Le quotidien Die Presse de Vienne recommande le livre dès le 9 novembre 1881 à ses lecteurs, car Darwin l'a « écrit avec la simplicité et la clarté » qu'on lui connaît ; il ne contient « aucun terme technique » et est donc un « livre captivant au plus haut point », – « captivant comme un conte de fées. » Une revue en deux parties commence en décembre 1881 dans l'Illustrirte Zeitung (de) par exemple avec l'affirmation que « la preuve convaincante est apportée de ce que ces vers de terre familiers, et si souvent peu appréciés, jouent un rôle très important dans l'entretien de la nature. » Et début 1882, dans une table ronde organisée par l'hebdomadaire Die Gegenwart (de) sur les vers de terre : « Depuis le 10 octobre, le jour de parution du dernier ouvrage de Darwin, ils font l'objet d'attention de la part de gens qui, plus tôt, ne les auraient jamais considérés, et tous les journaux et revues racontent leurs hauts faits. » Au même endroit, on trouve un parallèle avec l'étude de Darwin sur l'origine des espèces (« à petites causes, grands effets ») et il est remarqué que la thèse de Darwin de la naissance de bonne terre végétale par l’action des vers est confirmée « par des expériences directes de V. Hensen. » La critique dans Die Gegenwart conclut ainsi :
« Des milliers d'yeux par ailleurs assez observateurs, ont déjà vu l'activité des vers de terre, sans en tirer des conclusions qui nous paraissent maintenant presque évidentes. C'est toujours le privilège d'un homme, au regard perçant dans les profondeurs, et qui sait évaluer les moindres actions, de soulever de tels problèmes, et par là d'attirer des êtres les plus bas et les plus méprisés au centre des intérêts. »
Malgré de nombreux commentaires favorables, les thèses de Darwin ne restent pas sans opposition même dans le monde germanophone. Tout d'abord, l'agronome Ewald Wollny – il a la réputation de meilleur pédologue de son temps – s'exprime négativement en 1882 dans la revue spécialisée dont il est l'éditeur Forschungen auf dem Gebiete der Agrikulturphysik, et il tient également les expériences de Hensen pour fautives. Wollny, « une sommité d'alors dans le monde de l'agronomie scientifique, » essaie dans les années qui suivent à appuyer sur l'expérience sa position que les vers de terre sont nuisibles, contrairement aux affirmations de Darwin et Hensen. Il rapporte en 1890 sur ses expériences, entreprises en 1883/1884 et de 1888 à 1890. Il écrit dès son introduction :
« Contrairement aux positions prises jusqu'à présent par l’auteur, les recherches préliminaires entreprises ont eu un résultat surprenant en faveur des vers. […] Dans aucune des expériences, les plantes n'ont montré quelque dommage dû aux vers. »
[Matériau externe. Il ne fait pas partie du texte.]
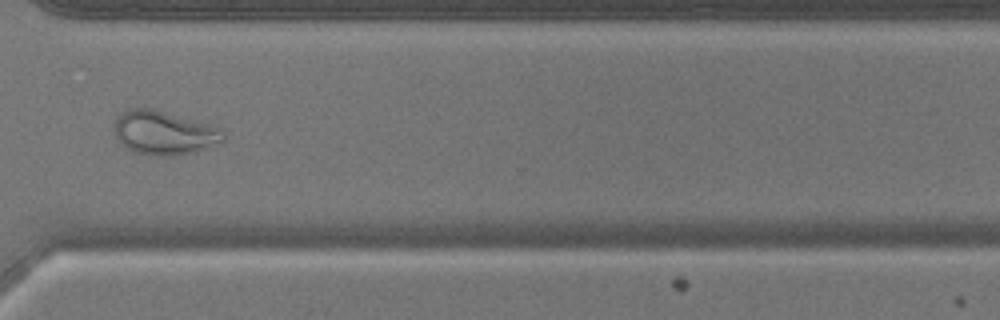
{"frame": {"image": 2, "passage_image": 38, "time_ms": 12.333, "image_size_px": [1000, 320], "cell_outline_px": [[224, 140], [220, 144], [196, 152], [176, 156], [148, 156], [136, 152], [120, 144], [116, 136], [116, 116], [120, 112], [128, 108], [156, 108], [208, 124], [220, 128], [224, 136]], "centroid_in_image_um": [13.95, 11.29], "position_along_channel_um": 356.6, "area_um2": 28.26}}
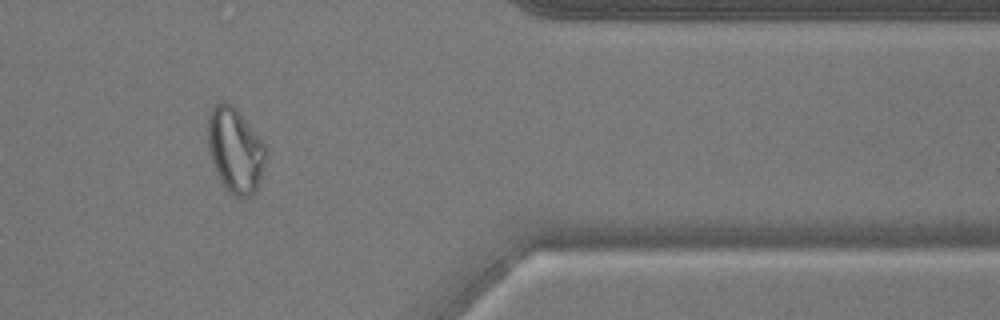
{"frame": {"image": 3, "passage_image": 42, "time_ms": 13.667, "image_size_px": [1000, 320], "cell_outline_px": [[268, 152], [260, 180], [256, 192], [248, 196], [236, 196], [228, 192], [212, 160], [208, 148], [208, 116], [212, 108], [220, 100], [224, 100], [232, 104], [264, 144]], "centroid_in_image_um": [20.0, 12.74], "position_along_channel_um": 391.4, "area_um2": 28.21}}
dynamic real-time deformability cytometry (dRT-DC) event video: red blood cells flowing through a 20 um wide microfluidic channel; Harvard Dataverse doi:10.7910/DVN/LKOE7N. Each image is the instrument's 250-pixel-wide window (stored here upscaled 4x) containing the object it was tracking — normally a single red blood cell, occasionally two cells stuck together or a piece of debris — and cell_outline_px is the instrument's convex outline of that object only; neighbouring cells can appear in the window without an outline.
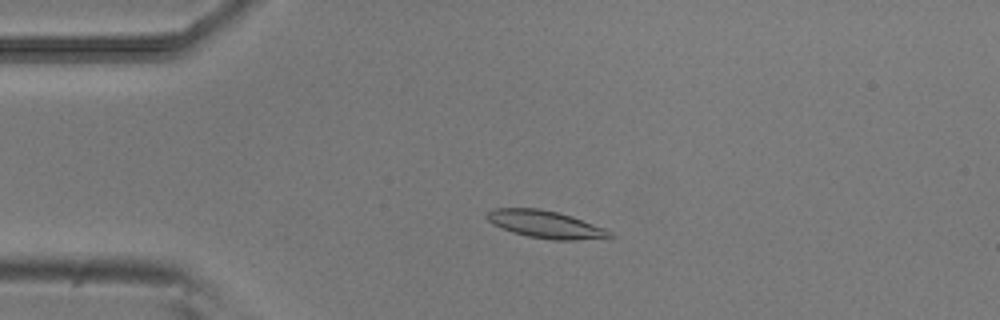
{"species": "common noctule bat (a hibernating species)", "species_latin": "Nyctalus noctula", "temperature_condition": "room temperature", "stored_images_in_passage": 50, "camera_frame_rate_fps": 3000, "um_per_image_px": 0.085, "animal": {"sex": "male", "body_mass_g": 20.5, "forearm_length_mm": 52.5}, "frame": {"image": 1, "passage_image": 9, "time_ms": 2.667, "image_size_px": [1000, 320], "cell_outline_px": [[616, 236], [576, 240], [552, 240], [528, 236], [512, 232], [492, 224], [484, 216], [492, 208], [540, 208], [572, 216], [608, 228]], "centroid_in_image_um": [46.39, 19.06], "position_along_channel_um": 38.6, "area_um2": 19.83}}
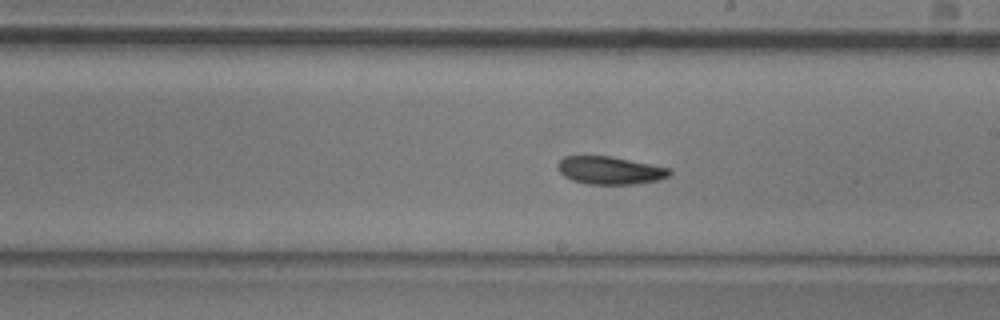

Avec la « conversion » de Wollny, écrit Otto Graff dans sa rétrospective sur « la question des vers de terre aux et XXe siècles », « la question des vers de terre a été résolue par la science en faveur d'une utilité manifeste de ces animaux. » Les expériences de Wollny ont entre autres établi que des augmentations substantielles de production des cultures les plus diverses peuvent être réalisées par les vers de terre. Une reconnaissance quasi-officielle des vers de terre comme animaux utiles à l'agriculture s'ensuit quand Victor Hensen est invité par Albert Schultz-Lupitz (de) à faire un exposé sur les vers de terre devant l'assemblée d'hiver de la Société Allemande d’Agriculture (de).